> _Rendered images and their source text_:
--*--

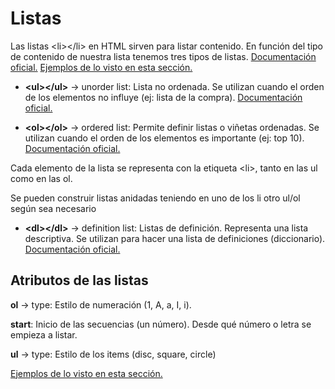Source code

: ﻿# Listas

Las listas \<li>\</li> en HTML sirven para listar contenido. En función del tipo de contenido de nuestra lista tenemos tres tipos de listas. [Documentación oficial.](https://developer.mozilla.org/es/docs/Web/HTML/Element/li) [Ejemplos de lo visto en esta sección.](https://github.com/Juan122113/curso-html-2022/blob/main/listas.html)

+ **\<ul>\</ul>** -> unorder list: Lista no ordenada. Se utilizan cuando el orden de los elementos no influye (ej: lista de la compra). [Documentación oficial.](https://developer.mozilla.org/es/docs/Web/HTML/Element/ul)

+ **\<ol>\</ol>** -> ordered list: Permite definir listas o viñetas ordenadas. Se utilizan cuando el orden de los elementos es importante (ej: top 10). [Documentación oficial.](https://developer.mozilla.org/es/docs/Web/HTML/Element/ol)

Cada elemento de la lista se representa con la etiqueta \<li>, tanto en las ul como en las ol.

Se pueden construir listas anidadas teniendo en uno de los li otro ul/ol según sea necesario

+ **\<dl>\</dl>** -> definition list: Listas de definición. Representa una lista descriptiva. Se utilizan para hacer una lista de definiciones (diccionario). [Documentación oficial.](https://developer.mozilla.org/es/docs/Web/HTML/Element/dl)

## Atributos de las listas

**ol** -> type: Estilo de numeración (1, A, a, I, i).

**start**: Inicio de las secuencias (un número). Desde qué número o letra se empieza a listar.

**ul** -> type: Estilo de los items (disc, square, circle)

[Ejemplos de lo visto en esta sección.](https://github.com/Juan122113/curso-html-2022/blob/main/listas.html)
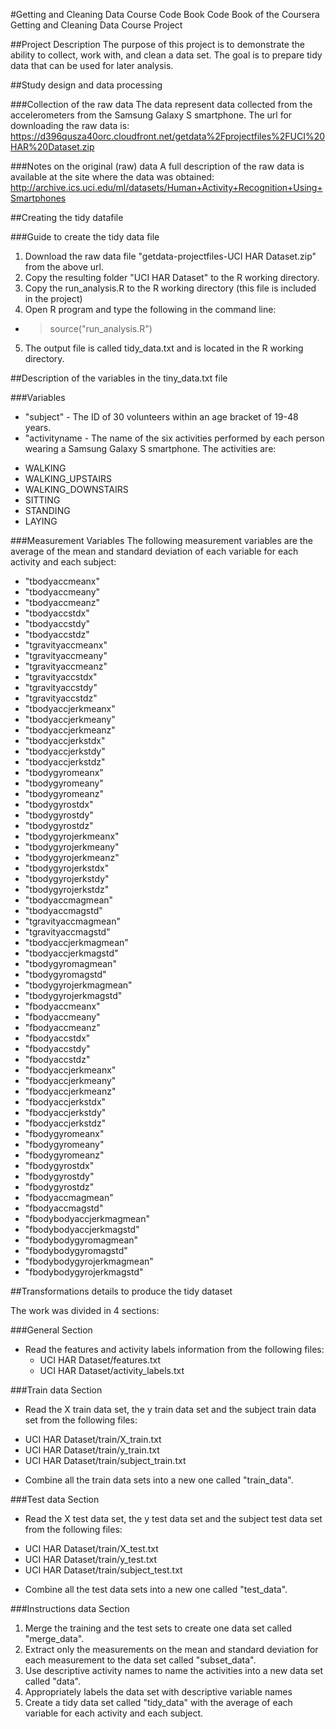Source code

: #Getting and Cleaning Data Course Code Book
Code Book of the Coursera Getting and Cleaning Data Course Project

##Project Description
The purpose of this project is to demonstrate the ability to collect, work with, and clean a data set. The goal is to prepare tidy data that can be used for later analysis.

##Study design and data processing

###Collection of the raw data
The data represent data collected from the accelerometers from the Samsung Galaxy S smartphone. The url for downloading the raw data is:
https://d396qusza40orc.cloudfront.net/getdata%2Fprojectfiles%2FUCI%20HAR%20Dataset.zip 

###Notes on the original (raw) data 
A full description of the raw data is available at the site where the data was obtained:
http://archive.ics.uci.edu/ml/datasets/Human+Activity+Recognition+Using+Smartphones 

##Creating the tidy datafile

###Guide to create the tidy data file
1. Download the raw data file "getdata-projectfiles-UCI HAR Dataset.zip" from the above url.
2. Copy the resulting folder "UCI HAR Dataset" to the R working directory.
3. Copy the run_analysis.R to the R working directory (this file is included in the project)
4. Open R program and type the following in the command line: 
  - > source("run_analysis.R")
5. The output file is called tidy_data.txt and is located in the R working directory.

##Description of the variables in the tiny_data.txt file

###Variables
* "subject" - The ID of 30 volunteers within an age bracket of 19-48 years.
* "activityname - The name of the six activities performed by each person wearing a Samsung Galaxy S smartphone. The activities are:
 - WALKING
 - WALKING_UPSTAIRS
 - WALKING_DOWNSTAIRS
 - SITTING
 - STANDING
 - LAYING
 
###Measurement Variables
The following measurement variables are the average of the mean and standard deviation of each variable for each activity and each subject:
 
* "tbodyaccmeanx"
* "tbodyaccmeany"
* "tbodyaccmeanz"
* "tbodyaccstdx"
* "tbodyaccstdy"
* "tbodyaccstdz"
* "tgravityaccmeanx"
* "tgravityaccmeany"
* "tgravityaccmeanz"
* "tgravityaccstdx"
* "tgravityaccstdy"
* "tgravityaccstdz"
* "tbodyaccjerkmeanx"
* "tbodyaccjerkmeany"
* "tbodyaccjerkmeanz"
* "tbodyaccjerkstdx"
* "tbodyaccjerkstdy"
* "tbodyaccjerkstdz"
* "tbodygyromeanx"
* "tbodygyromeany"
* "tbodygyromeanz"
* "tbodygyrostdx"
* "tbodygyrostdy"
* "tbodygyrostdz"
* "tbodygyrojerkmeanx"
* "tbodygyrojerkmeany"
* "tbodygyrojerkmeanz"
* "tbodygyrojerkstdx"
* "tbodygyrojerkstdy"
* "tbodygyrojerkstdz"
* "tbodyaccmagmean"
* "tbodyaccmagstd"
* "tgravityaccmagmean"
* "tgravityaccmagstd"
* "tbodyaccjerkmagmean"
* "tbodyaccjerkmagstd"
* "tbodygyromagmean"
* "tbodygyromagstd"
* "tbodygyrojerkmagmean"
* "tbodygyrojerkmagstd"
* "fbodyaccmeanx"
* "fbodyaccmeany"
* "fbodyaccmeanz"
* "fbodyaccstdx"
* "fbodyaccstdy"
* "fbodyaccstdz"
* "fbodyaccjerkmeanx"
* "fbodyaccjerkmeany"
* "fbodyaccjerkmeanz"
* "fbodyaccjerkstdx"
* "fbodyaccjerkstdy"
* "fbodyaccjerkstdz"
* "fbodygyromeanx"
* "fbodygyromeany"
* "fbodygyromeanz"
* "fbodygyrostdx"
* "fbodygyrostdy"
* "fbodygyrostdz"
* "fbodyaccmagmean"
* "fbodyaccmagstd"
* "fbodybodyaccjerkmagmean"
* "fbodybodyaccjerkmagstd"
* "fbodybodygyromagmean"
* "fbodybodygyromagstd"
* "fbodybodygyrojerkmagmean"
* "fbodybodygyrojerkmagstd"

##Transformations details to produce the tidy dataset

The work was divided in 4 sections:

###General Section
* Read the features and activity labels information from the following files:
  - UCI HAR Dataset/features.txt
  - UCI HAR Dataset/activity_labels.txt

###Train data Section
* Read the X train data set, the y train data set and the subject train data set from the following files:
 - UCI HAR Dataset/train/X_train.txt
 - UCI HAR Dataset/train/y_train.txt
 - UCI HAR Dataset/train/subject_train.txt
* Combine all the train data sets into a new one called "train_data".

###Test data Section
* Read the X test data set, the y test data set and the subject test data set from the following files:
 - UCI HAR Dataset/train/X_test.txt
 - UCI HAR Dataset/train/y_test.txt
 - UCI HAR Dataset/train/subject_test.txt
* Combine all the test data sets into a new one called "test_data".

###Instructions data Section
1. Merge the training and the test sets to create one data set called "merge_data".
2. Extract only the measurements on the mean and standard deviation for each measurement to the data set called "subset_data".
3. Use descriptive activity names to name the activities into a new data set called "data".
4. Appropriately labels the data set with descriptive variable names
5. Create a tidy data set called "tidy_data" with the average of each variable for each activity and each subject.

--*--

> _To-do item_: Reproduce every line of source text in the listing above word for word, leaving the pictures out of your answer.

> _Answer section_:
Source code

: ﻿# Listas

Las listas \<li>\</li> en HTML sirven para listar contenido. En función del tipo de contenido de nuestra lista tenemos tres tipos de listas. [Documentación oficial.](https://developer.mozilla.org/es/docs/Web/HTML/Element/li) [Ejemplos de lo visto en esta sección.](https://github.com/Juan122113/curso-html-2022/blob/main/listas.html)

+ **\<ul>\</ul>** -> unorder list: Lista no ordenada. Se utilizan cuando el orden de los elementos no influye (ej: lista de la compra). [Documentación oficial.](https://developer.mozilla.org/es/docs/Web/HTML/Element/ul)

+ **\<ol>\</ol>** -> ordered list: Permite definir listas o viñetas ordenadas. Se utilizan cuando el orden de los elementos es importante (ej: top 10). [Documentación oficial.](https://developer.mozilla.org/es/docs/Web/HTML/Element/ol)

Cada elemento de la lista se representa con la etiqueta \<li>, tanto en las ul como en las ol.

Se pueden construir listas anidadas teniendo en uno de los li otro ul/ol según sea necesario

+ **\<dl>\</dl>** -> definition list: Listas de definición. Representa una lista descriptiva. Se utilizan para hacer una lista de definiciones (diccionario). [Documentación oficial.](https://developer.mozilla.org/es/docs/Web/HTML/Element/dl)

## Atributos de las listas

**ol** -> type: Estilo de numeración (1, A, a, I, i).

**start**: Inicio de las secuencias (un número). Desde qué número o letra se empieza a listar.

**ul** -> type: Estilo de los items (disc, square, circle)

[Ejemplos de lo visto en esta sección.](https://github.com/Juan122113/curso-html-2022/blob/main/listas.html)
Source code

: #Getting and Cleaning Data Course Code Book
Code Book of the Coursera Getting and Cleaning Data Course Project

##Project Description
The purpose of this project is to demonstrate the ability to collect, work with, and clean a data set. The goal is to prepare tidy data that can be used for later analysis.

##Study design and data processing

###Collection of the raw data
The data represent data collected from the accelerometers from the Samsung Galaxy S smartphone. The url for downloading the raw data is:
https://d396qusza40orc.cloudfront.net/getdata%2Fprojectfiles%2FUCI%20HAR%20Dataset.zip 

###Notes on the original (raw) data 
A full description of the raw data is available at the site where the data was obtained:
http://archive.ics.uci.edu/ml/datasets/Human+Activity+Recognition+Using+Smartphones 

##Creating the tidy datafile

###Guide to create the tidy data file
1. Download the raw data file "getdata-projectfiles-UCI HAR Dataset.zip" from the above url.
2. Copy the resulting folder "UCI HAR Dataset" to the R working directory.
3. Copy the run_analysis.R to the R working directory (this file is included in the project)
4. Open R program and type the following in the command line: 
  - > source("run_analysis.R")
5. The output file is called tidy_data.txt and is located in the R working directory.

##Description of the variables in the tiny_data.txt file

###Variables
* "subject" - The ID of 30 volunteers within an age bracket of 19-48 years.
* "activityname - The name of the six activities performed by each person wearing a Samsung Galaxy S smartphone. The activities are:
 - WALKING
 - WALKING_UPSTAIRS
 - WALKING_DOWNSTAIRS
 - SITTING
 - STANDING
 - LAYING
 
###Measurement Variables
The following measurement variables are the average of the mean and standard deviation of each variable for each activity and each subject:
 
* "tbodyaccmeanx"
* "tbodyaccmeany"
* "tbodyaccmeanz"
* "tbodyaccstdx"
* "tbodyaccstdy"
* "tbodyaccstdz"
* "tgravityaccmeanx"
* "tgravityaccmeany"
* "tgravityaccmeanz"
* "tgravityaccstdx"
* "tgravityaccstdy"
* "tgravityaccstdz"
* "tbodyaccjerkmeanx"
* "tbodyaccjerkmeany"
* "tbodyaccjerkmeanz"
* "tbodyaccjerkstdx"
* "tbodyaccjerkstdy"
* "tbodyaccjerkstdz"
* "tbodygyromeanx"
* "tbodygyromeany"
* "tbodygyromeanz"
* "tbodygyrostdx"
* "tbodygyrostdy"
* "tbodygyrostdz"
* "tbodygyrojerkmeanx"
* "tbodygyrojerkmeany"
* "tbodygyrojerkmeanz"
* "tbodygyrojerkstdx"
* "tbodygyrojerkstdy"
* "tbodygyrojerkstdz"
* "tbodyaccmagmean"
* "tbodyaccmagstd"
* "tgravityaccmagmean"
* "tgravityaccmagstd"
* "tbodyaccjerkmagmean"
* "tbodyaccjerkmagstd"
* "tbodygyromagmean"
* "tbodygyromagstd"
* "tbodygyrojerkmagmean"
* "tbodygyrojerkmagstd"
* "fbodyaccmeanx"
* "fbodyaccmeany"
* "fbodyaccmeanz"
* "fbodyaccstdx"
* "fbodyaccstdy"
* "fbodyaccstdz"
* "fbodyaccjerkmeanx"
* "fbodyaccjerkmeany"
* "fbodyaccjerkmeanz"
* "fbodyaccjerkstdx"
* "fbodyaccjerkstdy"
* "fbodyaccjerkstdz"
* "fbodygyromeanx"
* "fbodygyromeany"
* "fbodygyromeanz"
* "fbodygyrostdx"
* "fbodygyrostdy"
* "fbodygyrostdz"
* "fbodyaccmagmean"
* "fbodyaccmagstd"
* "fbodybodyaccjerkmagmean"
* "fbodybodyaccjerkmagstd"
* "fbodybodygyromagmean"
* "fbodybodygyromagstd"
* "fbodybodygyrojerkmagmean"
* "fbodybodygyrojerkmagstd"

##Transformations details to produce the tidy dataset

The work was divided in 4 sections:

###General Section
* Read the features and activity labels information from the following files:
  - UCI HAR Dataset/features.txt
  - UCI HAR Dataset/activity_labels.txt

###Train data Section
* Read the X train data set, the y train data set and the subject train data set from the following files:
 - UCI HAR Dataset/train/X_train.txt
 - UCI HAR Dataset/train/y_train.txt
 - UCI HAR Dataset/train/subject_train.txt
* Combine all the train data sets into a new one called "train_data".

###Test data Section
* Read the X test data set, the y test data set and the subject test data set from the following files:
 - UCI HAR Dataset/train/X_test.txt
 - UCI HAR Dataset/train/y_test.txt
 - UCI HAR Dataset/train/subject_test.txt
* Combine all the test data sets into a new one called "test_data".

###Instructions data Section
1. Merge the training and the test sets to create one data set called "merge_data".
2. Extract only the measurements on the mean and standard deviation for each measurement to the data set called "subset_data".
3. Use descriptive activity names to name the activities into a new data set called "data".
4. Appropriately labels the data set with descriptive variable names
5. Create a tidy data set called "tidy_data" with the average of each variable for each activity and each subject.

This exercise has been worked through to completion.